The bakery had been busy, she said, but like many neighboring restaurants and shops along Frederick Road, it was closing early so employees could get home safely on the treacherous roads.
But in Canton, bar owner Michael Clarke was expecting steady business at Claddagh Pub — from those who didn't have to work, or were expecting another snow day on Wednesday.
"This crowd, it'll build all day," he said as customers dined on wings and drinks. "Snow days are good days in Canton."
The impact on businesses of the largest snowstorm to hit the Baltimore area so far this winter was mixed. Although many never opened or closed early, others saw the snow as a boon. Some shops offered discounts and specials to entice customers to come in from the cold.
That certainly was true along the main stretch of Frederick Road in Catonsville, which resembled a snowy Norman Rockwell scene. Several businesses, including SugarBakers Cakes, Catonsville Gourmet, Taneytown Deli, Hilton Flower Shop and Deusenberg's restaurant, were closed all day.
Bill's Music House canceled all lessons and planned to close three hours early, employee Tracey Kernsaid. About half a dozen people sat inside Jennings Cafe around 2:30 p.m. A bartender, anticipating a slow night, expected to close the restaurant in the early evening.
But the Objects Found antique store stayed open, and held a special sale to mark the big snow.
"We're almost always open," owner Reggie Sajauskas said proudly. "Every day but Thanksgiving, Christmas and Easter."
When the roads look slippery, Sajauskas said, she walks to work.
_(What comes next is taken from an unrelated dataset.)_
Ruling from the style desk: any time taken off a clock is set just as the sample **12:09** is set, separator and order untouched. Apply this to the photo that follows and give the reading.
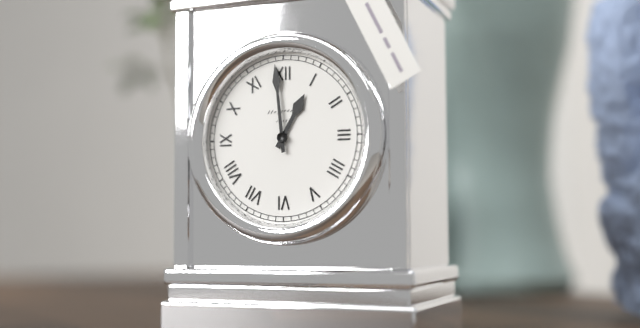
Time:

She lives less than a mile down Frederick Road.
She offered a 20 percent "snow day" discount on the shop's Facebook page with hopes of drawing in customers. Business had been slow, though, so employees spent the day restocking inventory and rearranging the cluttered store's shelves.
Cacao Lane Restaurant was one of the only businesses open in Old Ellicott City, where few cars and pedestrians moved along picturesque but unplowed streets.
Dan Murphy stood idly behind the nearly empty bar, where he and a few employees had just returned after shoveling the sidewalk out front.
"We'll be open till last call," he said. "The snow makes for a locals night, because they can't go anywhere."
On O'Donnell Street in Canton, a bank branch and a chiropractor's office closed in the afternoon.